### Supplied entries
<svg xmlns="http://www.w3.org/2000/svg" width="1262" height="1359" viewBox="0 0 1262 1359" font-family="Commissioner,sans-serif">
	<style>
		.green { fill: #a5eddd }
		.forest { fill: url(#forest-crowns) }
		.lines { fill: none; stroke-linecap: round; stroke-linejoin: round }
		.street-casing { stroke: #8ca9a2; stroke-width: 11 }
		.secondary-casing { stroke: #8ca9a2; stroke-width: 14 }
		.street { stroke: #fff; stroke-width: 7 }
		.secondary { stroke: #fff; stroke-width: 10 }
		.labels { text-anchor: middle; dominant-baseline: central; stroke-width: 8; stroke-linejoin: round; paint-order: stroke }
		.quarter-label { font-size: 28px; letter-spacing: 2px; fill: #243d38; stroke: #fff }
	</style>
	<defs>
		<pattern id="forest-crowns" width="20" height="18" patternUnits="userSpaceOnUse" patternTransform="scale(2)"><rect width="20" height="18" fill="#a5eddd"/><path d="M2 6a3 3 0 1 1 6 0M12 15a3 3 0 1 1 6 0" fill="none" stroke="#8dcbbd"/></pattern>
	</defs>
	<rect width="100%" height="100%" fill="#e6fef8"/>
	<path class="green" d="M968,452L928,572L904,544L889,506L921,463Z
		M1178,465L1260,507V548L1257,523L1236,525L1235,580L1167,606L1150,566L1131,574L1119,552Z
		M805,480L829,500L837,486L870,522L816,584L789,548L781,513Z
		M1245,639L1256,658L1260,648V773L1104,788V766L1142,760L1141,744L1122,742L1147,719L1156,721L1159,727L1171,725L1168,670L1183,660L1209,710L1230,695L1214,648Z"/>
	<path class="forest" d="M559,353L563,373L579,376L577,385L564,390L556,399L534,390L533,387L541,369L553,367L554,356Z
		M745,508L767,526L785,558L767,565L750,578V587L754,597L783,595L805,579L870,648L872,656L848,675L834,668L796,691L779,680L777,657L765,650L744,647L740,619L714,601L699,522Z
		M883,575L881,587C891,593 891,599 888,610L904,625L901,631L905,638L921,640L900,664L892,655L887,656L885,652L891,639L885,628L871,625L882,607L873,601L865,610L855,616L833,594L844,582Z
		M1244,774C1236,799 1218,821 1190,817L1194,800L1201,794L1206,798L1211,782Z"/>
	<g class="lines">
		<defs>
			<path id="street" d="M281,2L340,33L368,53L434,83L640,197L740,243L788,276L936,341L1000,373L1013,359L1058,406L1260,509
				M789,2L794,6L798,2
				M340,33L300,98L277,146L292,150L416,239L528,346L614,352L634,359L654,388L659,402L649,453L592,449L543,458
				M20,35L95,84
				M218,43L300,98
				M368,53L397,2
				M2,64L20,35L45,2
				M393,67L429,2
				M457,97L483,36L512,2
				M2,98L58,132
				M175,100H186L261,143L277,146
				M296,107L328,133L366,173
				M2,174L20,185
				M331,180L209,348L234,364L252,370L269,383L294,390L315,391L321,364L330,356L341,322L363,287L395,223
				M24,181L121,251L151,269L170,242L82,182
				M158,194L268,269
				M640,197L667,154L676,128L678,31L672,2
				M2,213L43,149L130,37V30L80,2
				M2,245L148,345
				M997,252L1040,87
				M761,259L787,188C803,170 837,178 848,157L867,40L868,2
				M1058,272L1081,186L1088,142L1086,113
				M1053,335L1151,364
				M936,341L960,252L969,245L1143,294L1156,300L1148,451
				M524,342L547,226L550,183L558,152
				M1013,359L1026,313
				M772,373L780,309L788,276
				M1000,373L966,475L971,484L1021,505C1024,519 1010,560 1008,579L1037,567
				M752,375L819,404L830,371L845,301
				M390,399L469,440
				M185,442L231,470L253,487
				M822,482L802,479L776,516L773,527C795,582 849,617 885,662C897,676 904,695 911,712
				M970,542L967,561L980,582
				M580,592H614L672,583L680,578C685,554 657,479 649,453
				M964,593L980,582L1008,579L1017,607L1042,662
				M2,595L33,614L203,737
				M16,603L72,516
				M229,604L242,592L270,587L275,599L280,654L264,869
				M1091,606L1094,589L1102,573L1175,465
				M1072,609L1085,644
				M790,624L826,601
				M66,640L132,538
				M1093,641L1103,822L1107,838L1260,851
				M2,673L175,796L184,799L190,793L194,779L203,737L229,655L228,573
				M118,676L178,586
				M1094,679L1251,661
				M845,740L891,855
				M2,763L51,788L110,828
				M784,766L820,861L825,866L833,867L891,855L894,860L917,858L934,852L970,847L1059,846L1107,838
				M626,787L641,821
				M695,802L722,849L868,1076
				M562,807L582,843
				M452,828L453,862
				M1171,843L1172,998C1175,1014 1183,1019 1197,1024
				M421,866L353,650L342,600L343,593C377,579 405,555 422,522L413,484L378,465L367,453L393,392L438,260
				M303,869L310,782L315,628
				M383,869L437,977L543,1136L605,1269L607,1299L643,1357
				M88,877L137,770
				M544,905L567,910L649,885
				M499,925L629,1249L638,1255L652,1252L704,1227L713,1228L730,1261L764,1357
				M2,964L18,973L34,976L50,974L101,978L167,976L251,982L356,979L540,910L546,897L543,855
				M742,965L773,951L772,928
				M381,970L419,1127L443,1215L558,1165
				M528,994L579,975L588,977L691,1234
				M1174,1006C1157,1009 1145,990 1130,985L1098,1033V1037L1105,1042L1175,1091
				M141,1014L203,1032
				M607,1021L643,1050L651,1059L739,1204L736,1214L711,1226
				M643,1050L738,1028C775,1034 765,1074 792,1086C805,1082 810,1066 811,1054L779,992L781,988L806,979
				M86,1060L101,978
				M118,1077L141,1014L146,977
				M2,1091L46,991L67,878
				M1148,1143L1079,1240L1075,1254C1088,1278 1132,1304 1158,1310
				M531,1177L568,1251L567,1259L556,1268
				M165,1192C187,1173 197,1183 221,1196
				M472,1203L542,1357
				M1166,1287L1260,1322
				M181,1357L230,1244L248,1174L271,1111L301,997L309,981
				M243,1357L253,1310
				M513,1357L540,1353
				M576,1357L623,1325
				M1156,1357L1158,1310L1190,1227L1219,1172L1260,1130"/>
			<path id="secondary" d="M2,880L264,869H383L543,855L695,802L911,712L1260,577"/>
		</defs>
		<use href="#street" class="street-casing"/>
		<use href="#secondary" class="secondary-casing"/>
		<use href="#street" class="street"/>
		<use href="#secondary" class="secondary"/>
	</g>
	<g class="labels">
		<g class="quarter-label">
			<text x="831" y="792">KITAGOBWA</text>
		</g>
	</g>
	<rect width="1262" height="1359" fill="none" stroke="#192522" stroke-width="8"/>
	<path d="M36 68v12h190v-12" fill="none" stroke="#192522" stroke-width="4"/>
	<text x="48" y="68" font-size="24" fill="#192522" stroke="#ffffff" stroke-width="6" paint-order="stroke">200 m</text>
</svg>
---
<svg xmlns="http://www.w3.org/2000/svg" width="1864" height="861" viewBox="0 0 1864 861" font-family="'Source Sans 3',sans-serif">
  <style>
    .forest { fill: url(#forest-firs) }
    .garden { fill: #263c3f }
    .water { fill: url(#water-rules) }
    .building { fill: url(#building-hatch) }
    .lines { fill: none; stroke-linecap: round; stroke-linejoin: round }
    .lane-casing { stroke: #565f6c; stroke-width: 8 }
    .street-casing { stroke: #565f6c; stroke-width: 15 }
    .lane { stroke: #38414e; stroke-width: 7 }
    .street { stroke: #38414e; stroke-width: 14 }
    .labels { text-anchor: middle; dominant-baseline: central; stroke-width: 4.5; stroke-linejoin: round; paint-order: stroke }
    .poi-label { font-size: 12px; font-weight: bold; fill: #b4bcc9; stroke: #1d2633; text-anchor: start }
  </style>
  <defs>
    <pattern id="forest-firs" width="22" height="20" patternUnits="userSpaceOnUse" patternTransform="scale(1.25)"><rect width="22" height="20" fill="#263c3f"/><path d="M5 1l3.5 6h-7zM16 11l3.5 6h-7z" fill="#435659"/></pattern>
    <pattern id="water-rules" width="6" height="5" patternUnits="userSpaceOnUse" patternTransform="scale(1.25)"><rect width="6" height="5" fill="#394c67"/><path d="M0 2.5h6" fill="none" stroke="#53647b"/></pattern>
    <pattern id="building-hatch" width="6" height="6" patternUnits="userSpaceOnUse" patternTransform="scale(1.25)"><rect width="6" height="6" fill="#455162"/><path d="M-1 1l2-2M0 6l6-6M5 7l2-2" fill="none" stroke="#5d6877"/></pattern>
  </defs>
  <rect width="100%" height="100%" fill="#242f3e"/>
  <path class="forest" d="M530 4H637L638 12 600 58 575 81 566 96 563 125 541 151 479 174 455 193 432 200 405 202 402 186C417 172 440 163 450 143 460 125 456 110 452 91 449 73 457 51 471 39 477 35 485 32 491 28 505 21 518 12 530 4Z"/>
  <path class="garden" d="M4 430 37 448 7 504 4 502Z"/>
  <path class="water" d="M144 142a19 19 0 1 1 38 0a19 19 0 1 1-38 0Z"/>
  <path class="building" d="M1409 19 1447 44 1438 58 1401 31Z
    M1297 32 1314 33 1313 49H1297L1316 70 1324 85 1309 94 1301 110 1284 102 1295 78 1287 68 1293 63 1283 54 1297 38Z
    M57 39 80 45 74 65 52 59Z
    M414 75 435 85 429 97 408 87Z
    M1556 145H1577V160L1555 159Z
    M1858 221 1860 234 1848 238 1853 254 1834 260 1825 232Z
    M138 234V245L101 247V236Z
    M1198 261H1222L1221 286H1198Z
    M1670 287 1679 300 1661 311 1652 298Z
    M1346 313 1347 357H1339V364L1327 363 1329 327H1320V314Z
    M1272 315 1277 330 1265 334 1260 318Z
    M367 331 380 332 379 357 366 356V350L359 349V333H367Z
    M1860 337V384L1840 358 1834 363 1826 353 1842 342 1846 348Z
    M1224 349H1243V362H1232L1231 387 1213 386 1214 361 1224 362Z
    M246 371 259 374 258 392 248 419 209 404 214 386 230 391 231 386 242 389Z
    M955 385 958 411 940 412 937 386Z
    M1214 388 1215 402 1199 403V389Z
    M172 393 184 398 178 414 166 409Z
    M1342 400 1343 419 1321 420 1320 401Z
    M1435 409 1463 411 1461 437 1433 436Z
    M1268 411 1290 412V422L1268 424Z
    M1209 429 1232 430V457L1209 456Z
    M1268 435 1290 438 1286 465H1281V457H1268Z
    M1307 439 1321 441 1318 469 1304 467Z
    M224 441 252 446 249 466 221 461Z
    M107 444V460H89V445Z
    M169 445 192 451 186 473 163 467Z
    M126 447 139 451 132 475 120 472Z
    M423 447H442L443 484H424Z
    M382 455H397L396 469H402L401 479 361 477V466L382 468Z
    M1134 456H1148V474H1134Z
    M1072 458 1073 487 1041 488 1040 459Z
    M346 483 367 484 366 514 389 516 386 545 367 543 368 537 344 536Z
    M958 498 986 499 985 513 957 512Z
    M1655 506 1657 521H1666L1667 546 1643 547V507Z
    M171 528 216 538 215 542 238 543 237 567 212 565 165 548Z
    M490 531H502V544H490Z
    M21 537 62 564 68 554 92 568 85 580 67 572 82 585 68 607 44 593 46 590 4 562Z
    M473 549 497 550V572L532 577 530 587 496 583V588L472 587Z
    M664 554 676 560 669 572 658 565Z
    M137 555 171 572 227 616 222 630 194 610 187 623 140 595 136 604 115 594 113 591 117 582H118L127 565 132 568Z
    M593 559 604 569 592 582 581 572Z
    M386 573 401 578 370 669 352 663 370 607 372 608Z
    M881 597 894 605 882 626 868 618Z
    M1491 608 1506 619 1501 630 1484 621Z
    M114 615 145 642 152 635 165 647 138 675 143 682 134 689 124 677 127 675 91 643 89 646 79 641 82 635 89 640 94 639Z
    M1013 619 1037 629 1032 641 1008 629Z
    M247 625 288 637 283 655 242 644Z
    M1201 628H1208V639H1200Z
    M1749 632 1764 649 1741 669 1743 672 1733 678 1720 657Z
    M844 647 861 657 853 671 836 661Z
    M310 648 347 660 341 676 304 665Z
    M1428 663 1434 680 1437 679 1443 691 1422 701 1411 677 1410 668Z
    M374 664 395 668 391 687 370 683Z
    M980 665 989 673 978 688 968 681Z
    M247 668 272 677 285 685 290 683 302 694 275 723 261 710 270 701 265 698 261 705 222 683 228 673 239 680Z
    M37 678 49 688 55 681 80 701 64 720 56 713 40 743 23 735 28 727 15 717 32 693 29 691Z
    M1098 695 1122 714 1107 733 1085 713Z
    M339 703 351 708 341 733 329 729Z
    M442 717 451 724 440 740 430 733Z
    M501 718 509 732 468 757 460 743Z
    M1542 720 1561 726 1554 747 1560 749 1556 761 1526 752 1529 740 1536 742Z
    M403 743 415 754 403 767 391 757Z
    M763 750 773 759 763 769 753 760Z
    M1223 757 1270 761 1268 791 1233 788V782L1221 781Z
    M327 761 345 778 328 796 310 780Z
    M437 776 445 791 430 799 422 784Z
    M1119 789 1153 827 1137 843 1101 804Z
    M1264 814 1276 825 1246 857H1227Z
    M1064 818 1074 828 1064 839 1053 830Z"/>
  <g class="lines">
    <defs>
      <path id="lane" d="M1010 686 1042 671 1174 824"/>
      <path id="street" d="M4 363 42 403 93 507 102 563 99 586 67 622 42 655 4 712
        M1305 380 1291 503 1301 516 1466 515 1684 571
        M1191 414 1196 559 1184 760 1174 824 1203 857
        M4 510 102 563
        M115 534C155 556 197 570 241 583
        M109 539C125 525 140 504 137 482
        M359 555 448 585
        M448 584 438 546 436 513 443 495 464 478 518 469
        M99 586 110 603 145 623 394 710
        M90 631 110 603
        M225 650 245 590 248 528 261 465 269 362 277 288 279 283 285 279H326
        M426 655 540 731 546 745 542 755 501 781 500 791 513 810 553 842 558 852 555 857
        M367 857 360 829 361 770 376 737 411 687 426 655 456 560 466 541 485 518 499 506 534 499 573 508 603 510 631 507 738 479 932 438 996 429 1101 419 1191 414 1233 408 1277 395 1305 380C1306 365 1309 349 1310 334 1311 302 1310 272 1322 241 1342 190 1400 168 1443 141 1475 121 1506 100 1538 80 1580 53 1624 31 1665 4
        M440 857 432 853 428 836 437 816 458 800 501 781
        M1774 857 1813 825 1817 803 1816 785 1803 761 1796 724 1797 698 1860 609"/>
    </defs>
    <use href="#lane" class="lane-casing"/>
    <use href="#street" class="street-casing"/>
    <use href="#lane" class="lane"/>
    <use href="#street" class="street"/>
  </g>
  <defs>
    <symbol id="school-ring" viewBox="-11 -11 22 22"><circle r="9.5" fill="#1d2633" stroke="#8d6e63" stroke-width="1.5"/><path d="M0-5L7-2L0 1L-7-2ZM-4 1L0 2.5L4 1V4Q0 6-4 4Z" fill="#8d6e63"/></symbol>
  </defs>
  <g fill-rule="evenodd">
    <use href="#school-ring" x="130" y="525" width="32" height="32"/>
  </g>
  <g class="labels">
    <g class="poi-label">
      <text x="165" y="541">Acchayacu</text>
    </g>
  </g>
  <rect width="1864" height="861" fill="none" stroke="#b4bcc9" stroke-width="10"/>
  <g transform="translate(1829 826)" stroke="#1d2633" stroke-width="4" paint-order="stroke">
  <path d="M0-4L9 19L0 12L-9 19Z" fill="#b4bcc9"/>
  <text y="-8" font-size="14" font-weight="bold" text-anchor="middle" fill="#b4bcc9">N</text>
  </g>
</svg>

### Exercise
Would you please copy exactly the part of the entries above that begins at the line containing "6 0M12 15a3" and ends at the line containing "M1058,272L1081,186L1088,142L1086,113", both lines included?

### Response to the task
		<pattern id="forest-crowns" width="20" height="18" patternUnits="userSpaceOnUse" patternTransform="scale(2)"><rect width="20" height="18" fill="#a5eddd"/><path d="M2 6a3 3 0 1 1 6 0M12 15a3 3 0 1 1 6 0" fill="none" stroke="#8dcbbd"/></pattern>
	</defs>
	<rect width="100%" height="100%" fill="#e6fef8"/>
	<path class="green" d="M968,452L928,572L904,544L889,506L921,463Z
		M1178,465L1260,507V548L1257,523L1236,525L1235,580L1167,606L1150,566L1131,574L1119,552Z
		M805,480L829,500L837,486L870,522L816,584L789,548L781,513Z
		M1245,639L1256,658L1260,648V773L1104,788V766L1142,760L1141,744L1122,742L1147,719L1156,721L1159,727L1171,725L1168,670L1183,660L1209,710L1230,695L1214,648Z"/>
	<path class="forest" d="M559,353L563,373L579,376L577,385L564,390L556,399L534,390L533,387L541,369L553,367L554,356Z
		M745,508L767,526L785,558L767,565L750,578V587L754,597L783,595L805,579L870,648L872,656L848,675L834,668L796,691L779,680L777,657L765,650L744,647L740,619L714,601L699,522Z
		M883,575L881,587C891,593 891,599 888,610L904,625L901,631L905,638L921,640L900,664L892,655L887,656L885,652L891,639L885,628L871,625L882,607L873,601L865,610L855,616L833,594L844,582Z
		M1244,774C1236,799 1218,821 1190,817L1194,800L1201,794L1206,798L1211,782Z"/>
	<g class="lines">
		<defs>
			<path id="street" d="M281,2L340,33L368,53L434,83L640,197L740,243L788,276L936,341L1000,373L1013,359L1058,406L1260,509
				M789,2L794,6L798,2
				M340,33L300,98L277,146L292,150L416,239L528,346L614,352L634,359L654,388L659,402L649,453L592,449L543,458
				M20,35L95,84
				M218,43L300,98
				M368,53L397,2
				M2,64L20,35L45,2
				M393,67L429,2
				M457,97L483,36L512,2
				M2,98L58,132
				M175,100H186L261,143L277,146
				M296,107L328,133L366,173
				M2,174L20,185
				M331,180L209,348L234,364L252,370L269,383L294,390L315,391L321,364L330,356L341,322L363,287L395,223
				M24,181L121,251L151,269L170,242L82,182
				M158,194L268,269
				M640,197L667,154L676,128L678,31L672,2
				M2,213L43,149L130,37V30L80,2
				M2,245L148,345
				M997,252L1040,87
				M761,259L787,188C803,170 837,178 848,157L867,40L868,2
				M1058,272L1081,186L1088,142L1086,113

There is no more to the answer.